What Apple needs to change on the iPad

Over the years, Apple's really pushed the idea of multitasking on the iPad, as a process of juggling apps (up to three) on the screen at once, with the ability to stack apps in the slide-over view. I'd challenge Apple to rethink multitasking on the tablet, though, as iPadOS' limitations are still getting in the way.

(Image credit: Tom's Guide)

The big difference between an iPad and a MacBook is how apps can or cannot work together. Although Apple's got a video to show that you can podcast on an iPad, it's based on a premise that Anchor is a podcasting app that everyone can use, whereas it's just made for creating episodes to serve and host on Anchor, which a lot of podcasters can't do.

For the shows I've made, I've recorded the audio in one app and conducted the conversation in another. Maybe that's an outlier for creative work, but if Apple could adjust iPadOS to allow for specific, approved apps to work in harmony it could make the iPad more nimble as a machine. 

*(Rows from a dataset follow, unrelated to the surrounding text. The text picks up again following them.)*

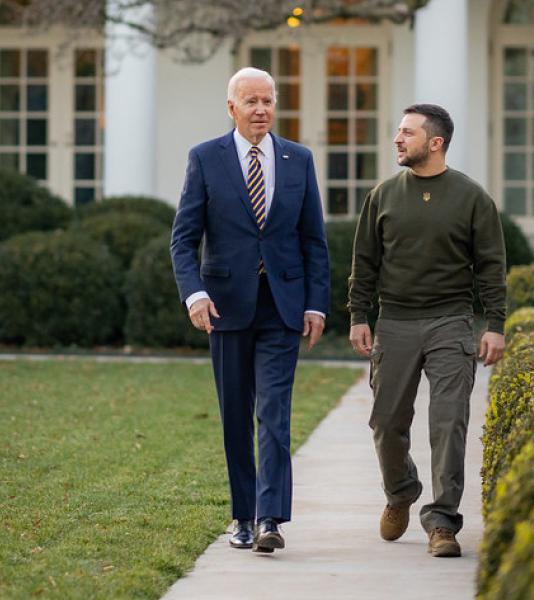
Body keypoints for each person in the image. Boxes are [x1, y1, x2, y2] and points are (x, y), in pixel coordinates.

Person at [170, 67, 331, 554]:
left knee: (274, 414)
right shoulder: (205, 159)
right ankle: (241, 515)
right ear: (231, 107)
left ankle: (269, 519)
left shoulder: (298, 159)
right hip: (225, 308)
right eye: (251, 101)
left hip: (282, 308)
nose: (261, 109)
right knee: (236, 416)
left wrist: (316, 304)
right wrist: (195, 294)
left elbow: (313, 241)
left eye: (268, 100)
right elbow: (183, 238)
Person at [347, 103, 506, 558]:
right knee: (387, 421)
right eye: (398, 132)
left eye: (407, 133)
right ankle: (401, 492)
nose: (397, 139)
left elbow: (492, 266)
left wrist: (494, 324)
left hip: (450, 321)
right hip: (394, 320)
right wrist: (359, 316)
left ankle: (442, 523)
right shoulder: (382, 195)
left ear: (435, 143)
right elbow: (364, 263)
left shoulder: (471, 198)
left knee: (448, 421)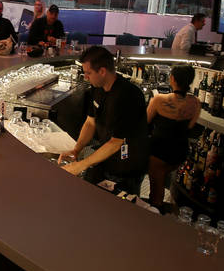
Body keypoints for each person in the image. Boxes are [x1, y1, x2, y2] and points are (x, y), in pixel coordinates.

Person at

For podcasting, Skype and Voice Memos could collaborate. For streaming gaming, Twitch and Apple Arcade titles could unite. Artists could broadcast their drawing process if YouTube and Procreate or Linea Sketch meshed properly.

This isn't possible right now, because Apple keeps apps sandboxed, which is to say they're all separated. You can use the Share widget to send content from one app to another, but that's not enough for all situations.

The next 10 years

For the iPad to be a complete device for the creative class that Apple is always pushing its wares to, it has to rethink its established truths. Sandboxing is important for app security, but if exceptions, as suggested above, could be made, I wouldn't even worry about the mouse or keyboard or touchpad support. 

The way our hands interact with devices change, can and will evolve — and so must the iPad's way of thinking about how we use apps. It still seems like a waste to have multiple apps visible at once if they can't work in harmony in real time.